Но страх потерять власть – ничто по сравнению с ощущениями человека, которого просто не признают, несмотря на все его властные регалии. И здесь включается психологический механизм ухода от реального положения вещей и мысленного конструирования иллюзорного комфортного мира. В этом мире все, кто отказывается признавать его статус, становятся врагами, заслуживающими наказания. Такой уход от реальности делает властную почву еще еще более зыбкой, ведь ни миллионы условных единиц в кармане, ни угроза наказания, ни даже смерть врага не обеспечивают лидеру признания, наоборот, они порождают ненависть. Его удел – иллюзия и одиночество.
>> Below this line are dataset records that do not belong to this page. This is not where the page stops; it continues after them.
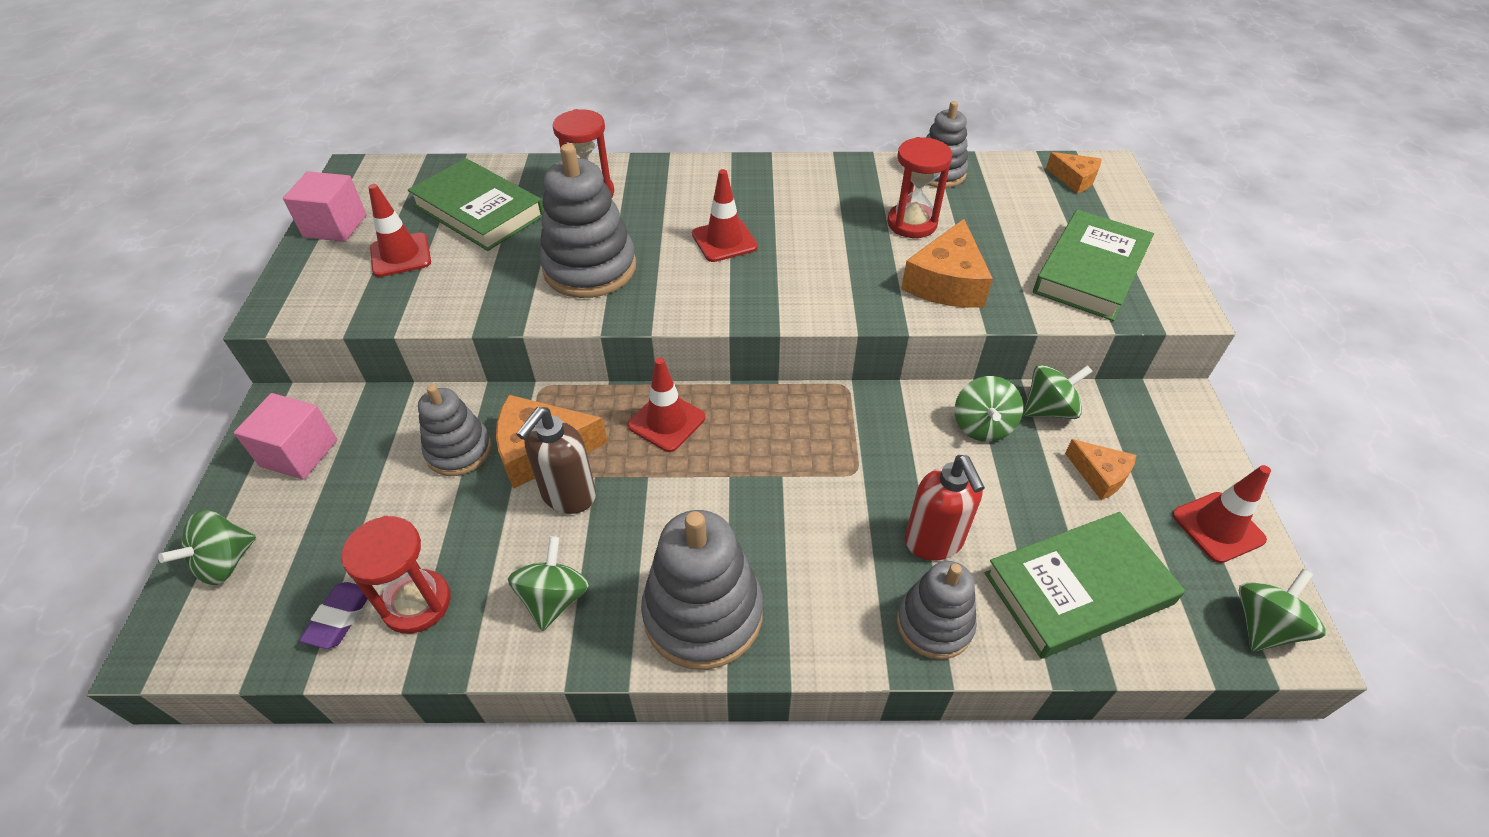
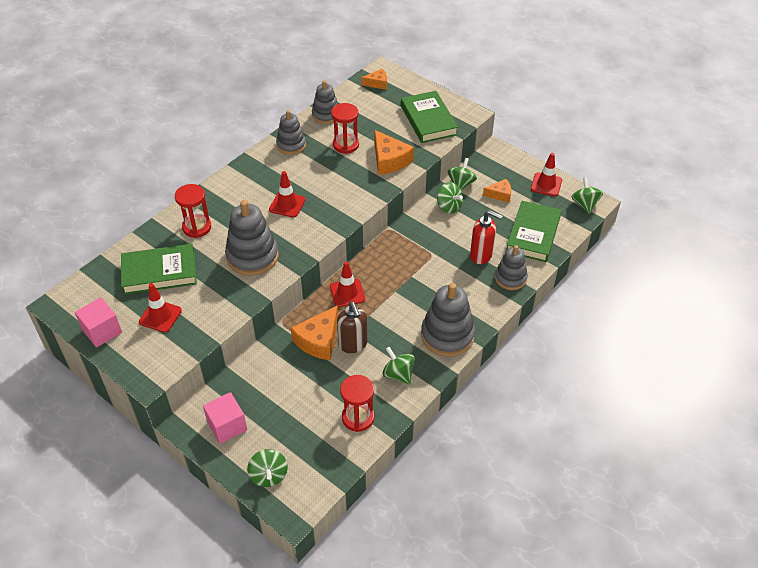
camera: 50 degrees left, 0 degrees up
purple eraser [299,582,367,649] -> none
grey stacking toy [418,384,492,476] -> grey stacking toy moved to [276,110,306,155]

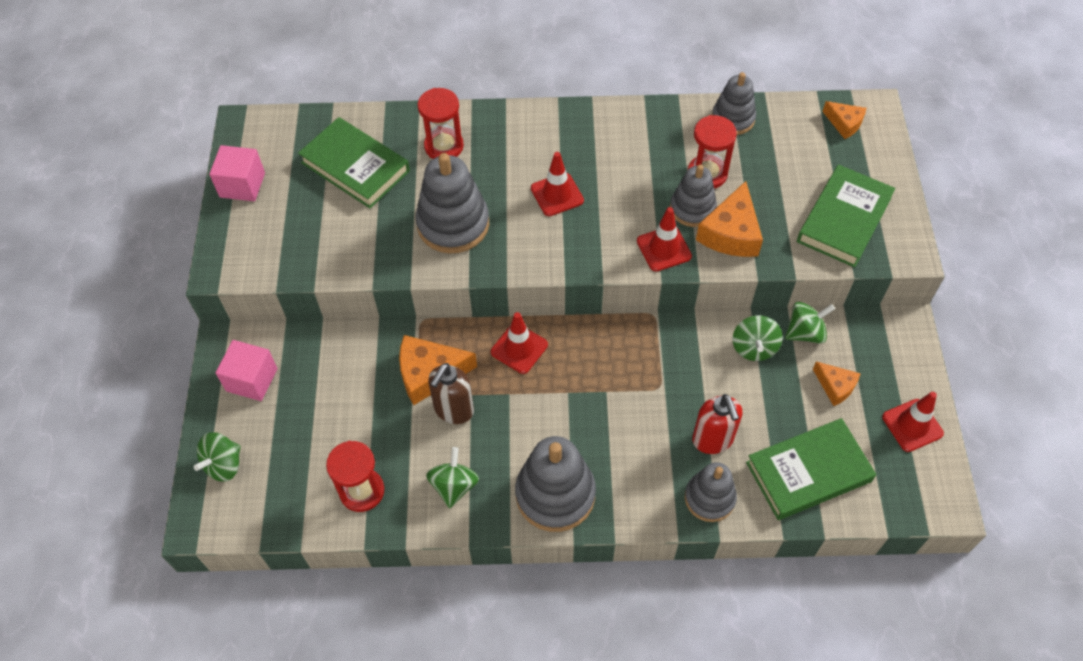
camera: 50 degrees right, 10 degrees up
red traffic cone [139,283,182,333] -> red traffic cone moved to [637,207,692,271]
grey stacking toy [276,110,306,155] -> grey stacking toy moved to [670,165,717,227]
green spinning top [571,177,603,214] -> none

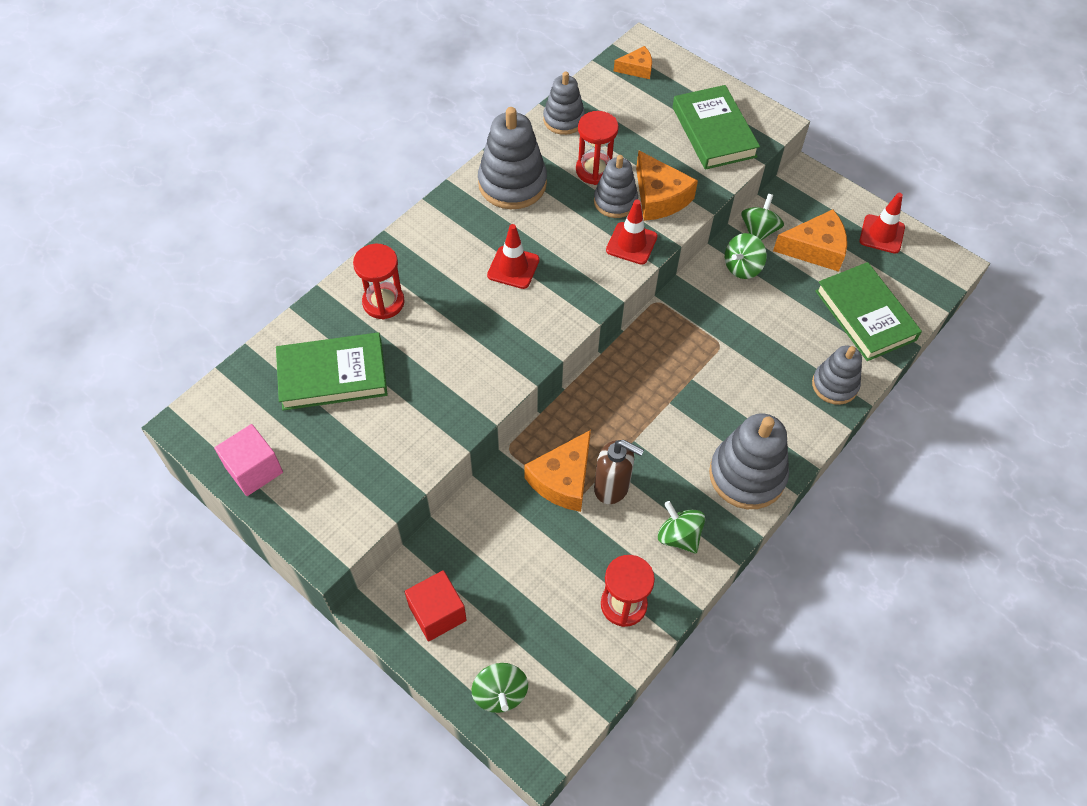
camera: 50 degrees left, 0 degrees up
pink cube [216,340,278,401] -> red cube [405,570,467,642]
grey stacking toy [416,153,489,254] -> grey stacking toy moved to [478,107,547,209]
brown soap dispenser [428,363,474,424] -> brown soap dispenser turned 45 degrees counterclockwise [594,440,644,504]
red traffic cone [491,312,548,374] -> none
red soap dispenser [692,394,742,454] -> none
green spinning top [733,315,783,361] -> green spinning top turned 90 degrees clockwise [725,233,767,279]
green book [746,418,876,520] -> green book turned 45 degrees counterclockwise [815,262,922,361]
orange cheese [813,361,861,406] -> orange cheese [773,209,847,272], size x1.70

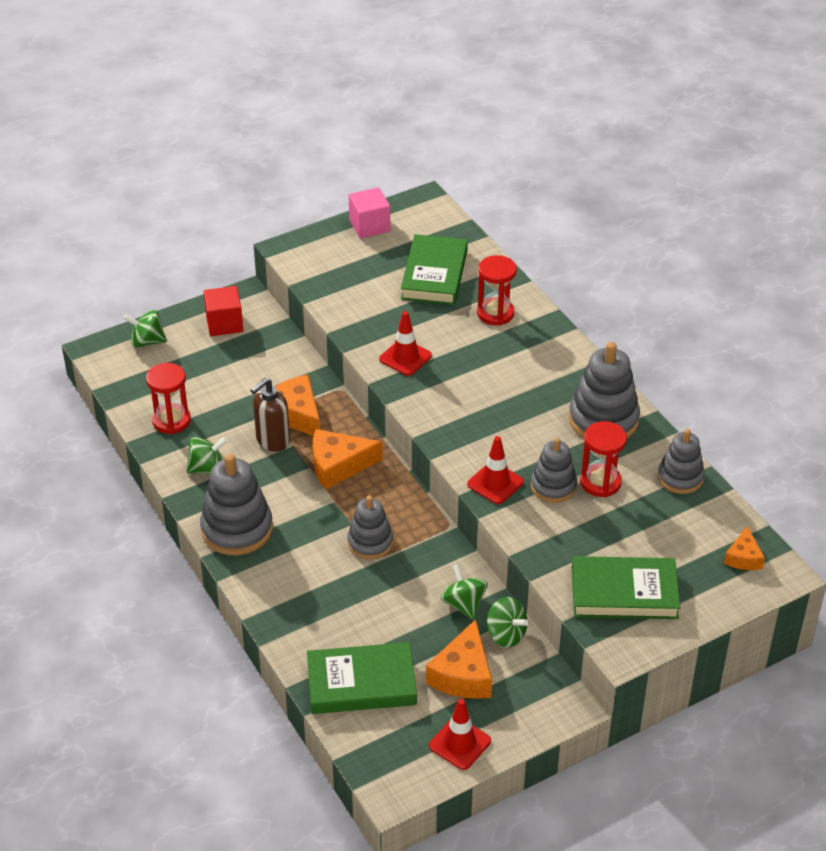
camera: 110 degrees right, 15 degrees down
red traffic cone [487,224,540,289] -> red traffic cone moved to [379,311,432,376]
orange cheese [636,150,698,221] -> orange cheese moved to [313,429,382,490]
grey stacking toy [812,345,862,405] -> grey stacking toy moved to [347,495,393,560]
Он создает псевдоструктуры государственной власти по псевдодемократическим лекалам, он плетет интриги и изобретает все новые ловушки для непризнающих его людей, он окружает себя все более ревностными подхалимами и добивается все больших полномочий. И, наконец, он убеждает себя в том, что почти достиг цели, осталась только самая малость – внушить всему миру именно то количество страха, которое вынудит всех наконец-то признать его.
Но псевдовласть порождает псевдоисполнительность, подхалимы – всегда предатели, тотальная власть влечет за собой тотальную ответственность, а в вырытую ближнему яму, как гласит народная мудрость, неизбежно попадаешь сам.
Нет такой силы, которая завоевала бы признание с помощью страха. Государство, описанное в романе Оруэлла "1984", двигаясь путем максимально возможного насилия, создает-таки "любящего" человека, но есть одно маленькое "но" – он уже неполноценен в своем безумии, как и его "выдавленная" силой любовь.
Солнечный зайчик признания не упрятать в железный сундук силовых структур и не запереть в "автозак", чтобы потом любоваться им на досуге в подвале за семью печатями. И в этом трагедия не понимающих этого псевдолидеров.